### Records provided

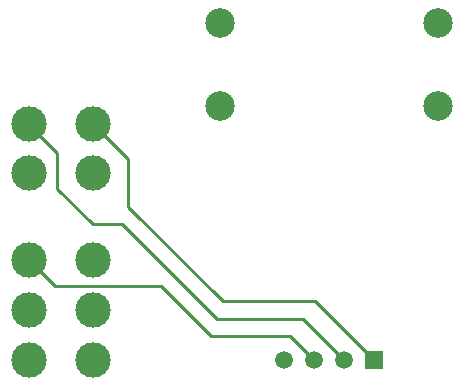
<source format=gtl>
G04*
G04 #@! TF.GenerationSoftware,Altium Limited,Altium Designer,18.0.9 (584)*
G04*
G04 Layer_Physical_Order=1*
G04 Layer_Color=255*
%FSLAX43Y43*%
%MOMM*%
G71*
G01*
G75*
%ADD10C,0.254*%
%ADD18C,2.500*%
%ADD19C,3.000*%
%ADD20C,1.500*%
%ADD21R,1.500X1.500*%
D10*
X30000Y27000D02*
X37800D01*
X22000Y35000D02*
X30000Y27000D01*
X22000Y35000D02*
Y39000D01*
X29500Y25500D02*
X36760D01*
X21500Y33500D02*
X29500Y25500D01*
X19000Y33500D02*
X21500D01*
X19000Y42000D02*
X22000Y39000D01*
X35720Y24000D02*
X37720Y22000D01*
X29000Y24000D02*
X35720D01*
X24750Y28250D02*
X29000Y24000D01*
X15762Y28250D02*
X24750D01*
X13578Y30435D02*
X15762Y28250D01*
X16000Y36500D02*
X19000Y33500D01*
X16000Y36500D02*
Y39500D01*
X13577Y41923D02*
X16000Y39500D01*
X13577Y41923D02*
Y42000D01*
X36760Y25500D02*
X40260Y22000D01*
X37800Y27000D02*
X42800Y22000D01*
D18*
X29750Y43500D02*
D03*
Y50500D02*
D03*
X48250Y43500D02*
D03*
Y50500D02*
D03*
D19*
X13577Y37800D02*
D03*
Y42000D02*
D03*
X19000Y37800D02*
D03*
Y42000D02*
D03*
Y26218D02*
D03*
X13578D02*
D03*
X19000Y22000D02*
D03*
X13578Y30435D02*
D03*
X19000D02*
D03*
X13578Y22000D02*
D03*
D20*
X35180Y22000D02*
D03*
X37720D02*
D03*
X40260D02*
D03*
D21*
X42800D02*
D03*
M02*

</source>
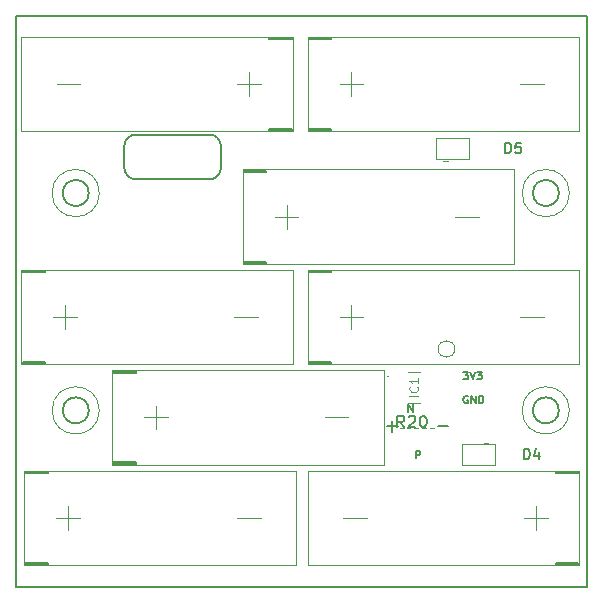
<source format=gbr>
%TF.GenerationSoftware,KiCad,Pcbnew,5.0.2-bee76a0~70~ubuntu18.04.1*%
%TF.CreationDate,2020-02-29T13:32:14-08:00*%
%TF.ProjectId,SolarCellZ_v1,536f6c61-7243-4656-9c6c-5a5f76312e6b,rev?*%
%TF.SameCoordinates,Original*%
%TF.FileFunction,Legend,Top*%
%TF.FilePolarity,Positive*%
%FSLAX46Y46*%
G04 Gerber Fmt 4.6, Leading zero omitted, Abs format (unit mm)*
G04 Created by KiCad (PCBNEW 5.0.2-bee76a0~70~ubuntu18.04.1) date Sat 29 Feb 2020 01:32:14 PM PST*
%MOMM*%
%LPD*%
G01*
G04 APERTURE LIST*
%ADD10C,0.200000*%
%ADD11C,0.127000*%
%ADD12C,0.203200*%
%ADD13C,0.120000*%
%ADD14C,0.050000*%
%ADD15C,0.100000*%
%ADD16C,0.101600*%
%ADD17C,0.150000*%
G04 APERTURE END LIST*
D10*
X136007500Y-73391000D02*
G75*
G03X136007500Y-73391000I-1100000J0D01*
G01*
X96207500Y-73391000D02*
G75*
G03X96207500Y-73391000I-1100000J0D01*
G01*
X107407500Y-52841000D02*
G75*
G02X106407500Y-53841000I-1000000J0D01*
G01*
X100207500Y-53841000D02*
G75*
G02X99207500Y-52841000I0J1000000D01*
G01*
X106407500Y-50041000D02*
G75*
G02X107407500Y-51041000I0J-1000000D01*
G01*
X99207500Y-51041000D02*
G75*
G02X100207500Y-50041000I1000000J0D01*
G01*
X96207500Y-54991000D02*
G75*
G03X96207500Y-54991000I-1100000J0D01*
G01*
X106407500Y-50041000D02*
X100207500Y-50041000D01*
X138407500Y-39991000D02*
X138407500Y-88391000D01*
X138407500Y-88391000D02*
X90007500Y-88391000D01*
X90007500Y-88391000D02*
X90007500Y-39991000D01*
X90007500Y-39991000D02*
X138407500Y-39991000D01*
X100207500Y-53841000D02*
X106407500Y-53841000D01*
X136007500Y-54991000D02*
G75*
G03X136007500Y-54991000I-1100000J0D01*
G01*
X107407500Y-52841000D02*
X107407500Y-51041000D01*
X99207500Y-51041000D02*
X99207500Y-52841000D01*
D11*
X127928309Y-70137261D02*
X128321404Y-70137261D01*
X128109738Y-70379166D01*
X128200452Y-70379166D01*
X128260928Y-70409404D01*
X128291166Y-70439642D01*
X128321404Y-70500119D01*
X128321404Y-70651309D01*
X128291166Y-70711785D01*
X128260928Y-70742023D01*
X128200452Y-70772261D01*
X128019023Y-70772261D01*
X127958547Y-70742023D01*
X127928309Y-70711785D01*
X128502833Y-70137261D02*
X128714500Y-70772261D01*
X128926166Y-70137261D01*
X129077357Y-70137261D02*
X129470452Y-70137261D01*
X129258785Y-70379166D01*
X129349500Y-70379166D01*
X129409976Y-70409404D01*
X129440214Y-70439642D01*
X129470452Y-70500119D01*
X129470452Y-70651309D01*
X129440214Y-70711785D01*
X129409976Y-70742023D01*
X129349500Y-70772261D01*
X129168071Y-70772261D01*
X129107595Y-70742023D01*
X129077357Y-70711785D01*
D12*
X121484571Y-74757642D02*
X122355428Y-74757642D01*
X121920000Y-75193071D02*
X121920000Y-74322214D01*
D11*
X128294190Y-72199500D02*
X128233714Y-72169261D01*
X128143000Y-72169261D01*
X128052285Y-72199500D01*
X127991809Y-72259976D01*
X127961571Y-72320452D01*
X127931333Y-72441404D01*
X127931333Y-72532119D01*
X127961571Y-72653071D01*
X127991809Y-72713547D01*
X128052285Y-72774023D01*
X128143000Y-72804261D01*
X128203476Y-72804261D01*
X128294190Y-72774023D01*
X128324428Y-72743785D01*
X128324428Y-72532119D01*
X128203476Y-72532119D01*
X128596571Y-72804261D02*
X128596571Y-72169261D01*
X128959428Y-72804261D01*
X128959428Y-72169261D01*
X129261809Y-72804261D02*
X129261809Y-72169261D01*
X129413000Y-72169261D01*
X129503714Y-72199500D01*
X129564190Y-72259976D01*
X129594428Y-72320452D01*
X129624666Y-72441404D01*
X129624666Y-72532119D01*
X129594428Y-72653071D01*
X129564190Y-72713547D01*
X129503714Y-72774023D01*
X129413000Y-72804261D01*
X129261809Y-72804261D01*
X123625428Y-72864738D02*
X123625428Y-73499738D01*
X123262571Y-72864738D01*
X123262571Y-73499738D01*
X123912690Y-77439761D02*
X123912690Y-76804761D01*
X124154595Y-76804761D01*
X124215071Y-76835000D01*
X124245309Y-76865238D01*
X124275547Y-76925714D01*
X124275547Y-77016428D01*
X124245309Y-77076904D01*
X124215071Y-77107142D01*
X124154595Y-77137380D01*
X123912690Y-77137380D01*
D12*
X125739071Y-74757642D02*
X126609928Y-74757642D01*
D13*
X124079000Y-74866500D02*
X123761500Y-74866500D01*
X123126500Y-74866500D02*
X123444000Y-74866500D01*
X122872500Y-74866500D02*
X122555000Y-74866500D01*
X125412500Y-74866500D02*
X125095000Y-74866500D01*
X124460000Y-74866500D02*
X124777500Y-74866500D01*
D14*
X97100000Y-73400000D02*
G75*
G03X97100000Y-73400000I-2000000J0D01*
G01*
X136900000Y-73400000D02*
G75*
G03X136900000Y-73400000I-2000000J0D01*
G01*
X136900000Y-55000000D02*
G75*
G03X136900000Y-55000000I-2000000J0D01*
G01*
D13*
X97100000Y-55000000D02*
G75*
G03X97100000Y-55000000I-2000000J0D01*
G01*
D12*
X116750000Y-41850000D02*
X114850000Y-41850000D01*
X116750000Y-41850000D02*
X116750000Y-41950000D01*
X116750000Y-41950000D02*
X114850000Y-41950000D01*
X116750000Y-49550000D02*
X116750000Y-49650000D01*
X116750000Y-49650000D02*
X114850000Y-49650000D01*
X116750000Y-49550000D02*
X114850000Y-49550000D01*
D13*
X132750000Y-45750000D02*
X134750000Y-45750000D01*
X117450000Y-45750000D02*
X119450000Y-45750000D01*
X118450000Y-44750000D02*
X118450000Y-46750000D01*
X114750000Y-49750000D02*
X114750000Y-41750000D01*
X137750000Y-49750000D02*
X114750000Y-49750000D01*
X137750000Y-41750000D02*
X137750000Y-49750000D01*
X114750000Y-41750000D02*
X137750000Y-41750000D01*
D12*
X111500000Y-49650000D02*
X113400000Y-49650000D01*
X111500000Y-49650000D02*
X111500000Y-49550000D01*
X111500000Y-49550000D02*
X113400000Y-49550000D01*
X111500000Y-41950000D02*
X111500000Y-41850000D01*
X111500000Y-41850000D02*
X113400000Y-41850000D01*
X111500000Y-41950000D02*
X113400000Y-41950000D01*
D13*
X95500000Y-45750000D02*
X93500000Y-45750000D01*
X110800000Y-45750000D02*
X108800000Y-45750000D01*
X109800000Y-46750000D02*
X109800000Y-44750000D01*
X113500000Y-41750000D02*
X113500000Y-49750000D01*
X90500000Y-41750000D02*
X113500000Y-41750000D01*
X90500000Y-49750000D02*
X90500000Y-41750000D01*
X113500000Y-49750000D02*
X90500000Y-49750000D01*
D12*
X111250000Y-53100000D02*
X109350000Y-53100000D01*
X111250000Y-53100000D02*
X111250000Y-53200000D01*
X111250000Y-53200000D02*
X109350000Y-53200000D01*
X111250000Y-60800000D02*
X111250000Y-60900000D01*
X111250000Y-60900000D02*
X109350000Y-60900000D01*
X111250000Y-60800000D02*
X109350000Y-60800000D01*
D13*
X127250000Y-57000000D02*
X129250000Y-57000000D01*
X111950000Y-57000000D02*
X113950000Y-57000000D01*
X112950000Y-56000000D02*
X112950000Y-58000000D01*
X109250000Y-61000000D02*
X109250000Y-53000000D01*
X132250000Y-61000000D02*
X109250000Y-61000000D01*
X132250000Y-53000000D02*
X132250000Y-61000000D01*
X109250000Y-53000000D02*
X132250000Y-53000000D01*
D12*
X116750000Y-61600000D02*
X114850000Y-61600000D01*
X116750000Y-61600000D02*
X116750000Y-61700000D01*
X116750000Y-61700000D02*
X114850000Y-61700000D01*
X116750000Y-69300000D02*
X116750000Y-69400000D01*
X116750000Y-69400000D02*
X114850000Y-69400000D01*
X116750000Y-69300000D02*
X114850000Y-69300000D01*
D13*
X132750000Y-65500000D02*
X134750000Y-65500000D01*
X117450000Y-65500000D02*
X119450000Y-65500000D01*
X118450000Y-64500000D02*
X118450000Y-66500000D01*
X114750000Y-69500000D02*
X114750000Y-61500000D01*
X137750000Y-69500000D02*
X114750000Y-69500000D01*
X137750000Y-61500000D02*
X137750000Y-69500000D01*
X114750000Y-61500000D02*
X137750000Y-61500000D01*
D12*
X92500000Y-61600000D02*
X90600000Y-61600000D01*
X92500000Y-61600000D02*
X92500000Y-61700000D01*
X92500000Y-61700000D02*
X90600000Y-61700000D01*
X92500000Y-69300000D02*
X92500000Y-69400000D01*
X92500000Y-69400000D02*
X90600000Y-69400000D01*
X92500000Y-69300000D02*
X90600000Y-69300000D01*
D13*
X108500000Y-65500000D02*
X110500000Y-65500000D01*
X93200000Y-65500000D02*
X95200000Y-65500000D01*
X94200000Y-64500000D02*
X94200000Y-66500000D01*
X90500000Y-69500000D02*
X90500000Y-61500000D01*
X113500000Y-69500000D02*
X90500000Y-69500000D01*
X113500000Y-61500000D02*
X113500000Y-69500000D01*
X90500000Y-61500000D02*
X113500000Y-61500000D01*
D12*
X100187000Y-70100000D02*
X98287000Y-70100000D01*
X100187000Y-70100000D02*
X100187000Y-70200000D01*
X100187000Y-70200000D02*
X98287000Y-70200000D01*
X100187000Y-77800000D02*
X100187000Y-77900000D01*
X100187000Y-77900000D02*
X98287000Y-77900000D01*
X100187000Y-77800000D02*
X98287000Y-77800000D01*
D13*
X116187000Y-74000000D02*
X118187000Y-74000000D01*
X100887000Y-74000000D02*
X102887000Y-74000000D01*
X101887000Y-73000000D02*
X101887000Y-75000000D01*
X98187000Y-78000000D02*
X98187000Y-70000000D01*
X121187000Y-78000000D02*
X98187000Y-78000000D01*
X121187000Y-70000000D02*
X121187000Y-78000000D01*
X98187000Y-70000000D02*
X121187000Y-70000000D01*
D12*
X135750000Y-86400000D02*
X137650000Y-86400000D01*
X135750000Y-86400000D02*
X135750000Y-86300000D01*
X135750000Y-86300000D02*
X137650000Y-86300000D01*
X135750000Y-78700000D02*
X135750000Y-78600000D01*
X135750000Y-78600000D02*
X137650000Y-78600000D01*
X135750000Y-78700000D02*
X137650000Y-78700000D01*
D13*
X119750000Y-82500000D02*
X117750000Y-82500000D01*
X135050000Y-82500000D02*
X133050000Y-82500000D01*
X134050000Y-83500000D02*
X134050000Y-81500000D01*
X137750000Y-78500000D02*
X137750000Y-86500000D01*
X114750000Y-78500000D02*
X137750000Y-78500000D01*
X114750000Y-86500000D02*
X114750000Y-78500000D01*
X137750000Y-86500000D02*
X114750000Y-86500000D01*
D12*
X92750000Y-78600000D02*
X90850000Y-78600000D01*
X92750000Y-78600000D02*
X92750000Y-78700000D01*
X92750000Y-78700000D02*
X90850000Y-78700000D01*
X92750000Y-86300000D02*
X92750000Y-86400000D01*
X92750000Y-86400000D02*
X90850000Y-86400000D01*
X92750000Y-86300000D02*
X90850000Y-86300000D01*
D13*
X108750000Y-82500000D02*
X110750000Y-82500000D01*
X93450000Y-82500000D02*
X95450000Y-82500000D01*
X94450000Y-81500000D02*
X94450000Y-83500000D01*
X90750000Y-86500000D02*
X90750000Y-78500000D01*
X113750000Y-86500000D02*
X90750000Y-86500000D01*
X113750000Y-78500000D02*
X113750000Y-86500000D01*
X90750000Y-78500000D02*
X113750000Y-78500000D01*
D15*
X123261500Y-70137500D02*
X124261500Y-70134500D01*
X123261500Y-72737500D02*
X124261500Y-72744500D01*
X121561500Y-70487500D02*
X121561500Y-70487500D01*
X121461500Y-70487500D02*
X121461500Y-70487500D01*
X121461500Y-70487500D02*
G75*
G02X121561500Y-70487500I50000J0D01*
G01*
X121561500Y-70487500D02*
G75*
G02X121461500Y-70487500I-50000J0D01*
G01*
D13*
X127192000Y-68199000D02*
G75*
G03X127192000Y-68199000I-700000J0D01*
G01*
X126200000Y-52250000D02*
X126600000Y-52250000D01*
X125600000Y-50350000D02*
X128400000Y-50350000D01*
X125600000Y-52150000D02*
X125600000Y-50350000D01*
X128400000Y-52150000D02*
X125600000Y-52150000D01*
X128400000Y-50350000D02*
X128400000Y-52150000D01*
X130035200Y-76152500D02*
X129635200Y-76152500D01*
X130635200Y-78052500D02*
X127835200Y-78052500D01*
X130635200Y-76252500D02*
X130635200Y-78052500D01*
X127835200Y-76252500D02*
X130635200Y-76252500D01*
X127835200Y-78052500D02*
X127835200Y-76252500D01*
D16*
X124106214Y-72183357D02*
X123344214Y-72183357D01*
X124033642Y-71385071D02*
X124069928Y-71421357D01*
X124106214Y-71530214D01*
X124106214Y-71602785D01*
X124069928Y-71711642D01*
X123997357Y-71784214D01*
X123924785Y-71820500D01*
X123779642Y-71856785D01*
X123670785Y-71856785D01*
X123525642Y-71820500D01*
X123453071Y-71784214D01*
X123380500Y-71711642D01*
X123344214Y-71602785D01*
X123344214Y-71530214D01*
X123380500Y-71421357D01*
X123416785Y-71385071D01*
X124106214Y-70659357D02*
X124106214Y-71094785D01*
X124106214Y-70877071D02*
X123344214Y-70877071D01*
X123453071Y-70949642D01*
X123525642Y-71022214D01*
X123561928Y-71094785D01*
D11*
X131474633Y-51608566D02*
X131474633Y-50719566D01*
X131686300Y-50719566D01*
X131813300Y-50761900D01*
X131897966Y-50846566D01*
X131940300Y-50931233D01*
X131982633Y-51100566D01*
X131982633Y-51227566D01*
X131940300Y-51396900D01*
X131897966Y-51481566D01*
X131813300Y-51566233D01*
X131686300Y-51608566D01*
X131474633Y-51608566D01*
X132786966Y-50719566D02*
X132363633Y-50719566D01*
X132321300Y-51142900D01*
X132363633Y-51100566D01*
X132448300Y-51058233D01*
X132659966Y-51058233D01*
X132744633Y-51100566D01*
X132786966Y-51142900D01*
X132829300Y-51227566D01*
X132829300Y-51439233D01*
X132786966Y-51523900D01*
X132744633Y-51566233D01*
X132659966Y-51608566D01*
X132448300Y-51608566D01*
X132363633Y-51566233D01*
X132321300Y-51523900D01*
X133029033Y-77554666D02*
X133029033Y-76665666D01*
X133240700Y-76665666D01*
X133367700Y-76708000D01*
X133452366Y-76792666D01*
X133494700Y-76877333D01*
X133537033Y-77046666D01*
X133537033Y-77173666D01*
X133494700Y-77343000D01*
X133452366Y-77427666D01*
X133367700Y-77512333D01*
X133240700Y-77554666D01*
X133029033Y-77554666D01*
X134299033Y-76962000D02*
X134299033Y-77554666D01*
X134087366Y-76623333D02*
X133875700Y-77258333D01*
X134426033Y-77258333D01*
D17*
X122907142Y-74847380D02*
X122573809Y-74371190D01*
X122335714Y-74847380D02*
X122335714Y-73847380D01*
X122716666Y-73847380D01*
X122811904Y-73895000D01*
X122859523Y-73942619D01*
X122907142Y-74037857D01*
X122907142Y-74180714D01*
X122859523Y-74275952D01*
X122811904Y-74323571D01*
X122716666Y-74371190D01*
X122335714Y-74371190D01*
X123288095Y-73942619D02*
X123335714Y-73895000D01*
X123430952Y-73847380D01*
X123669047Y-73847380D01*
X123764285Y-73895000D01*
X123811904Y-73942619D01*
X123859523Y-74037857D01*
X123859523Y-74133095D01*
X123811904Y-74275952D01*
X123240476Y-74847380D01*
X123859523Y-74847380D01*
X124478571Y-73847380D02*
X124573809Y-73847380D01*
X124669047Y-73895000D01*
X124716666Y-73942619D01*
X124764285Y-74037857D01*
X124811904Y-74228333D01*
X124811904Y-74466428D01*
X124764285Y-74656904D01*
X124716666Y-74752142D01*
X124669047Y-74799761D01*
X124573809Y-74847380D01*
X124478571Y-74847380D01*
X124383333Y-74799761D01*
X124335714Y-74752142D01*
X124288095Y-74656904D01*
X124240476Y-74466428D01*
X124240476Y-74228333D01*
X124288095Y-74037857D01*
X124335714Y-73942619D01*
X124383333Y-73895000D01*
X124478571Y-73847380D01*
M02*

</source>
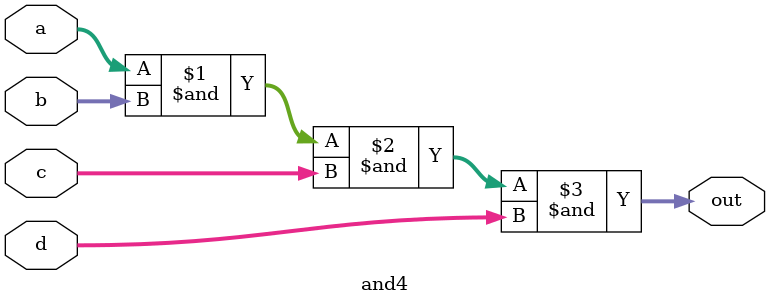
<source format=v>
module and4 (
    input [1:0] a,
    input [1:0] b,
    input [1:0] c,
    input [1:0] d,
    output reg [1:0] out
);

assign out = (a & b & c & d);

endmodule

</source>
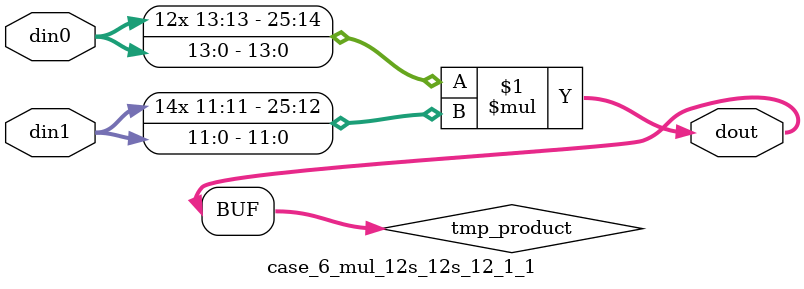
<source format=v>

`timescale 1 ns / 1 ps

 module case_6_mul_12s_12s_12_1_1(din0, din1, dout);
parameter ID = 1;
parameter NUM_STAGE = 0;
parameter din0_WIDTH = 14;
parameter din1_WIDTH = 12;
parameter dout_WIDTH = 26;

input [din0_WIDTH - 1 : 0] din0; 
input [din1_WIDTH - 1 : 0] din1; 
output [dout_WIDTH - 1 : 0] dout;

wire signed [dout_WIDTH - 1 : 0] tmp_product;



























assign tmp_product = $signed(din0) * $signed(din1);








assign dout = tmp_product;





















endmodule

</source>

### Task item
Repeat exactly the lines above, from the line that contains "X123859523Y-74037857D01*" down through the line that contains "wire signed [dout_WIDTH - 1 : 0] tmp_product;". Include both of those lines and none of the pictures.

### Output for this task
X123859523Y-74037857D01*
X123859523Y-74133095D01*
X123811904Y-74275952D01*
X123240476Y-74847380D01*
X123859523Y-74847380D01*
X124478571Y-73847380D02*
X124573809Y-73847380D01*
X124669047Y-73895000D01*
X124716666Y-73942619D01*
X124764285Y-74037857D01*
X124811904Y-74228333D01*
X124811904Y-74466428D01*
X124764285Y-74656904D01*
X124716666Y-74752142D01*
X124669047Y-74799761D01*
X124573809Y-74847380D01*
X124478571Y-74847380D01*
X124383333Y-74799761D01*
X124335714Y-74752142D01*
X124288095Y-74656904D01*
X124240476Y-74466428D01*
X124240476Y-74228333D01*
X124288095Y-74037857D01*
X124335714Y-73942619D01*
X124383333Y-73895000D01*
X124478571Y-73847380D01*
M02*

</source>
<source format=v>
module and4 (
    input [1:0] a,
    input [1:0] b,
    input [1:0] c,
    input [1:0] d,
    output reg [1:0] out
);

assign out = (a & b & c & d);

endmodule

</source>
<source format=v>

`timescale 1 ns / 1 ps

 module case_6_mul_12s_12s_12_1_1(din0, din1, dout);
parameter ID = 1;
parameter NUM_STAGE = 0;
parameter din0_WIDTH = 14;
parameter din1_WIDTH = 12;
parameter dout_WIDTH = 26;

input [din0_WIDTH - 1 : 0] din0; 
input [din1_WIDTH - 1 : 0] din1; 
output [dout_WIDTH - 1 : 0] dout;

wire signed [dout_WIDTH - 1 : 0] tmp_product;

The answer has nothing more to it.